Nadirshah who has also composed the songs, has done some decent work over here and in particular the “Premamennaal” song (written by Nadirshah and sung by Prithviraj, Indrajith , Jayasurya and Kalabhavan Shajon) is quite a fun number indeed. Of the supporting cast KPAC Lalitha, Sasi Kalinga, Abu Salim and Bindu Panicker carry off the characters of the parents of Amar and Akbar’s parents quite well. Srinda Ashab, Saju Navodaya and Kalabhavan Shajon get noticed well while Namitha Pramod doesn’t really have much to do in the film, apart from being the centre of attention for the 3 male leads in the film. It is not easy for a director to ensure that in a film like this all 3 heroes get covered almost with equal visibility, but it is indeed to Nadirshah’s credit that he has managed this quite commendably. Prithviraj, Jayasurya and Indrajith play goofy characters, and aren’t the smartest of men around, all of them getting nearly equal footage and despite Prithviraj probably having a slight edge over the others, it isn’t like he is the main hero as such. All three of them are effective and they carry off their characters in style.

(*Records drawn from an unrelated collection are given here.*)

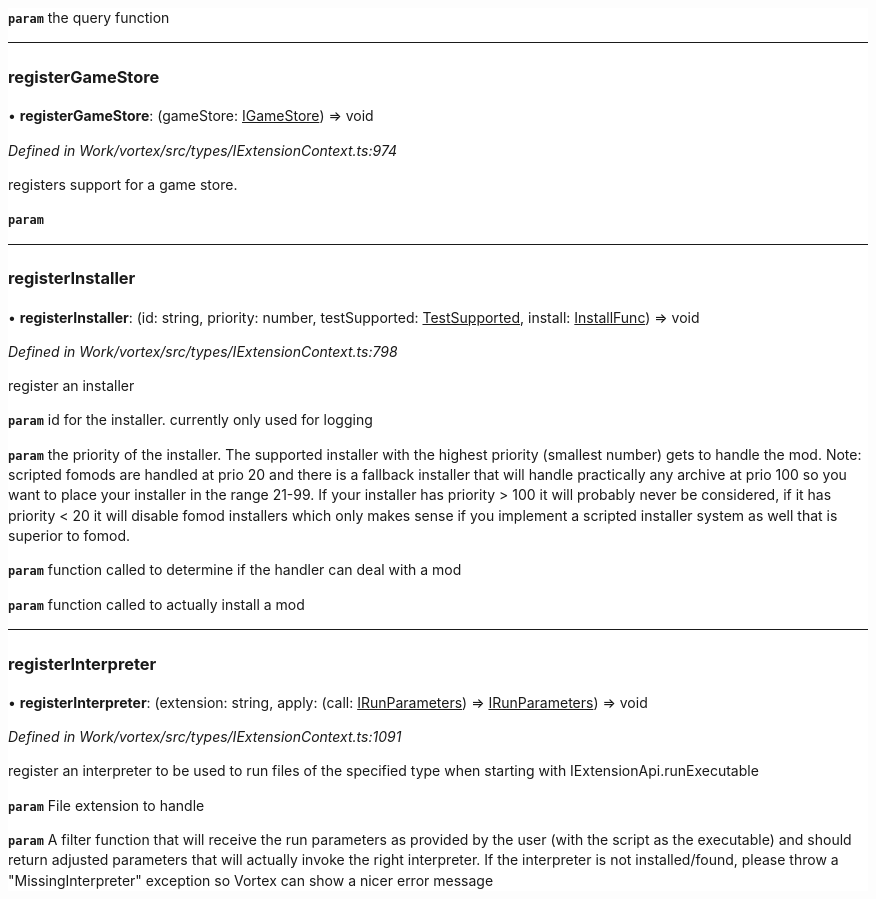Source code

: **`param`** the query function

___

### registerGameStore

•  **registerGameStore**: (gameStore: [IGameStore](igamestore.md)) => void

*Defined in Work/vortex/src/types/IExtensionContext.ts:974*

registers support for a game store.

**`param`** 

___

### registerInstaller

•  **registerInstaller**: (id: string, priority: number, testSupported: [TestSupported](../globals.md#testsupported), install: [InstallFunc](../globals.md#installfunc)) => void

*Defined in Work/vortex/src/types/IExtensionContext.ts:798*

register an installer

**`param`** id for the installer. currently only used for logging

**`param`** the priority of the installer. The supported installer with the
                         highest priority (smallest number) gets to handle the mod.
                         Note: scripted fomods are handled at prio 20 and there is a fallback
                         installer that will handle practically any archive at prio 100 so
                         you want to place your installer in the range 21-99.
                         If your installer has priority > 100 it will probably never be
                         considered, if it has priority < 20 it will disable fomod installers
                         which only makes sense if you implement a scripted installer system
                         as well that is superior to fomod.

**`param`** function called to determine if the handler can deal
                                     with a mod

**`param`** function called to actually install a mod

___

### registerInterpreter

•  **registerInterpreter**: (extension: string, apply: (call: [IRunParameters](irunparameters.md)) => [IRunParameters](irunparameters.md)) => void

*Defined in Work/vortex/src/types/IExtensionContext.ts:1091*

register an interpreter to be used to run files of the specified type when starting with
IExtensionApi.runExecutable

**`param`** File extension to handle

**`param`** A filter function that will receive the run parameters as provided by
                      the user (with the script as the executable) and should return adjusted
                      parameters that will actually invoke the right interpreter.
                      If the interpreter is not installed/found, please throw a
                      "MissingInterpreter" exception so Vortex can show a nicer error message
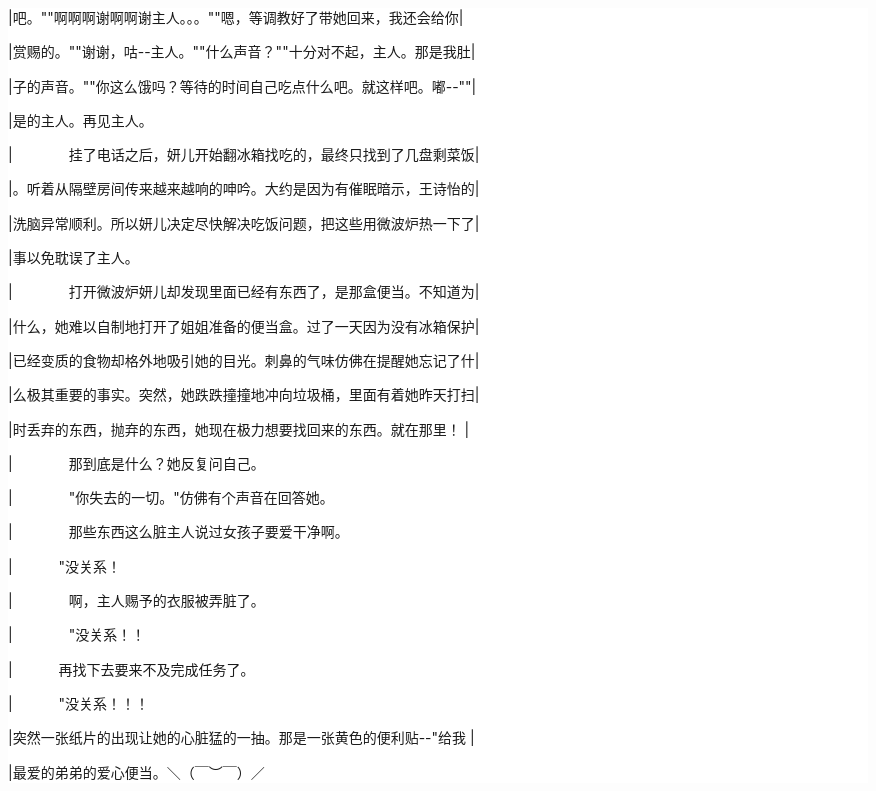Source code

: |吧。""啊啊啊谢啊啊谢主人。。。""嗯，等调教好了带她回来，我还会给你|

|赏赐的。""谢谢，咕--主人。""什么声音？""十分对不起，主人。那是我肚|

|子的声音。""你这么饿吗？等待的时间自己吃点什么吧。就这样吧。嘟--""|

|是的主人。再见主人。

|　　　　挂了电话之后，妍儿开始翻冰箱找吃的，最终只找到了几盘剩菜饭|

|。听着从隔壁房间传来越来越响的呻吟。大约是因为有催眠暗示，王诗怡的|

|洗脑异常顺利。所以妍儿决定尽快解决吃饭问题，把这些用微波炉热一下了|

|事以免耽误了主人。

|　　　　打开微波炉妍儿却发现里面已经有东西了，是那盒便当。不知道为|

|什么，她难以自制地打开了姐姐准备的便当盒。过了一天因为没有冰箱保护|

|已经变质的食物却格外地吸引她的目光。刺鼻的气味仿佛在提醒她忘记了什|

|么极其重要的事实。突然，她跌跌撞撞地冲向垃圾桶，里面有着她昨天打扫|

|时丢弃的东西，抛弃的东西，她现在极力想要找回来的东西。就在那里！ |

|　　　　那到底是什么？她反复问自己。

|　　　　"你失去的一切。"仿佛有个声音在回答她。

|　　　　那些东西这么脏主人说过女孩子要爱干净啊。

|　　　 "没关系！

|　　　　啊，主人赐予的衣服被弄脏了。

|　　　　"没关系！！

|　　　 再找下去要来不及完成任务了。

|　　　 "没关系！！！

|突然一张纸片的出现让她的心脏猛的一抽。那是一张黄色的便利贴--"给我 |

|最爱的弟弟的爱心便当。＼（￣︶￣）／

Amar Akbar Anthony overall is a film which works due to the situational humour, clearly evident thanks to all the bonhomie between the 3 main leads which is very visible on screen. Perhaps last seen together in Classmates (2006), this is a film which sees all 3 of them back together and in a totally different dimension. The film entertains and does it in a way that is sweet and old fashioned of sorts. If you go in expecting to see something path breaking you would be certainly disappointed, as that certainly wasn’t what Nadirshah had set out to achieve. But if all you want is some good time at the cinema this week, then go for it as you may just be in for some fun and frolic.